Leader Lambeth said the portal responds to incidents his office cited in which convicted felons had been registered to vote in a county; he described the portal as a front-end check intended to reduce inadvertent illegal registrations and the resulting prosecutions. He said the system would allow people whose records indicate a question to provide documentation to the secretary of state or their local election office to resolve eligibility before casting ballots.
Members raised concerns about accuracy and the risk of wrongly preventing eligible voters from registering. Representative Pearson said that the federal decennial census is an intensive, resource-heavy operation carried out to maximize inclusion and asked whether the University-based estimates the bill would allow the state to use could replicate that level of effort.
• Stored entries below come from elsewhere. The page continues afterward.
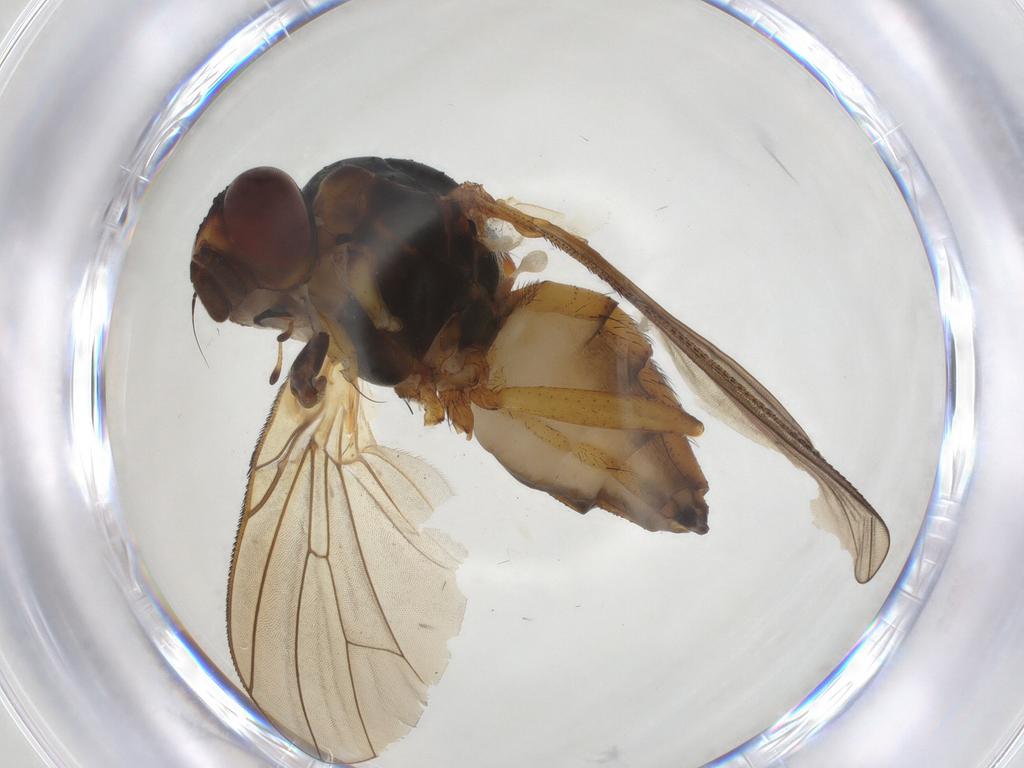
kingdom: Animalia
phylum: Arthropoda
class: Insecta
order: Diptera
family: Anthomyiidae
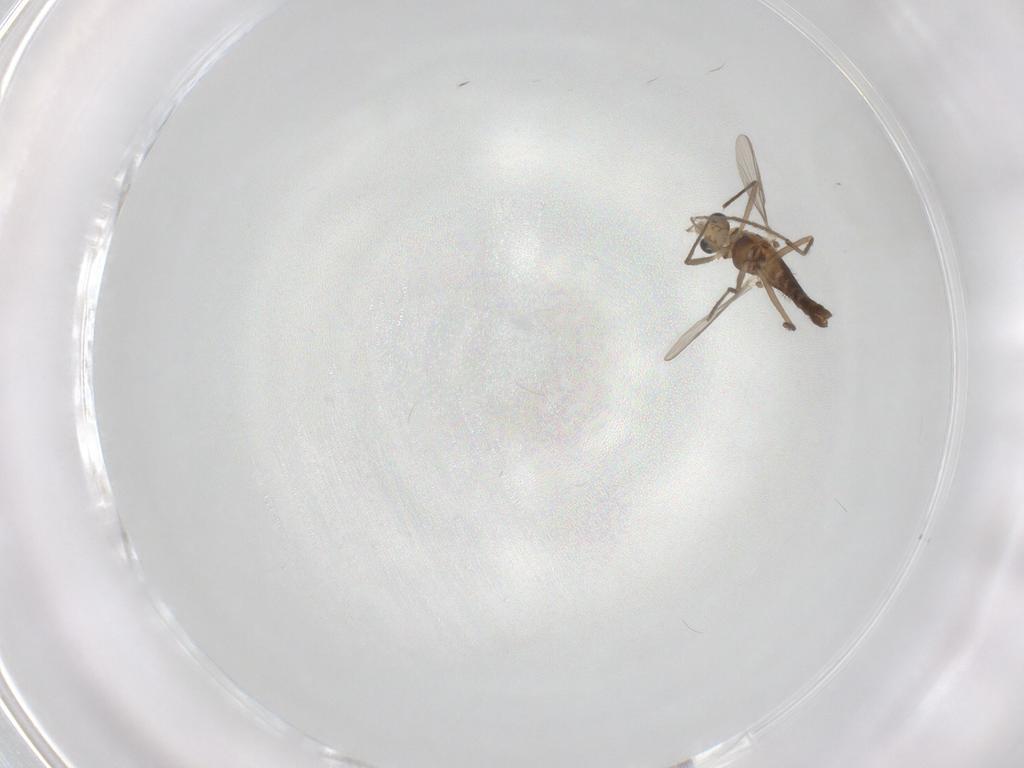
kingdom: Animalia
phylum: Arthropoda
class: Insecta
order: Diptera
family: Chironomidae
Chairman Clemens and others sought assurances the portal would not wrongly purge lawful voters and asked whether federal agencies would share citizenship data with the state portal.
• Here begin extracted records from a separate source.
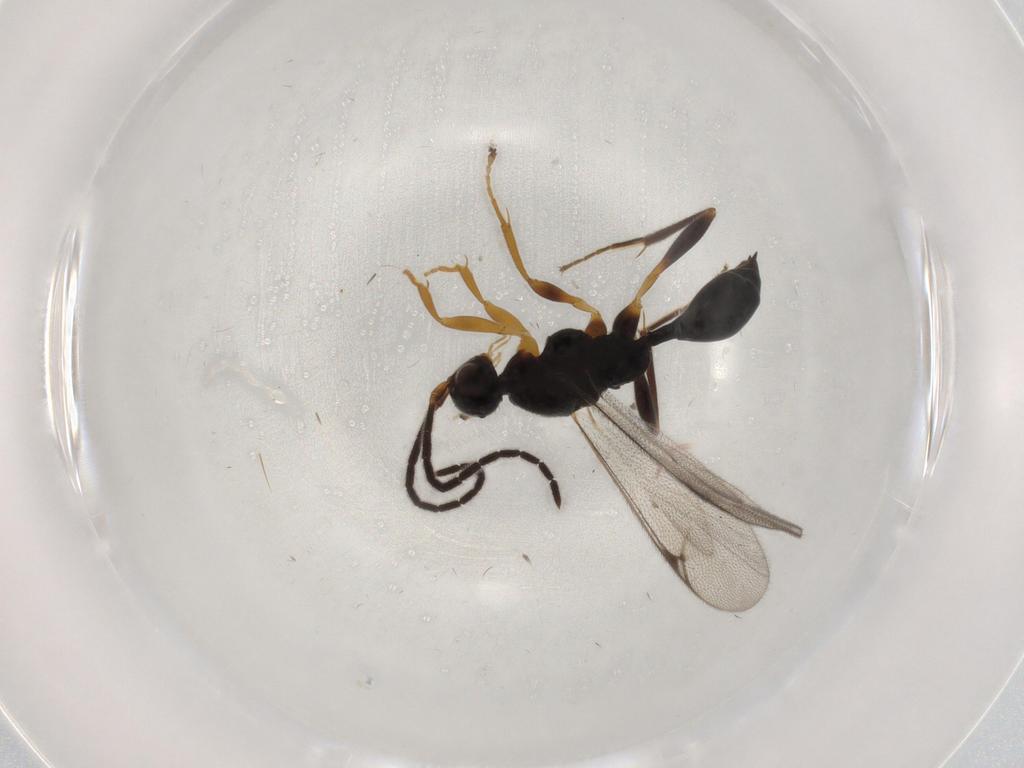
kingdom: Animalia
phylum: Arthropoda
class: Insecta
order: Hymenoptera
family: Proctotrupidae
Leader Lambeth said the portal would be used by election officials (the coordinator of elections and the secretary of state’s office) rather than being public, and that counties and municipalities could still perform a special census or provide documentation to correct any mistaken exclusions. He also said the portal would be developed over time and that due-process safeguards would let people contest any erroneous determination.
The House passed House Bill 69 after committee amendments on the floor. The transcript shows the House recorded the passage and the roll call was announced on the floor (the body recorded the vote as passing by the House; the transcript roll indicates 77 ayes, 18 nays when the result was read on the floor). Supporters portrayed the measure as a targeted tool to protect election integrity; opponents warned it could deter eligible voters and create administrative burdens.
Direct quotes:
"We want lawful voters," Leader Lambeth said when explaining the portal. "We just don't want anybody who's not lawfully allowed to vote to be able to do so."
Representative Pearson said: "My concern really does come from the possibility of preventing people who might otherwise be eligible to vote from being able to access the ballot."
What’s next: The House adopted the state-and-local government committee amendments on the floor and passed the measure; the bill will be enrolled and transmitted as required.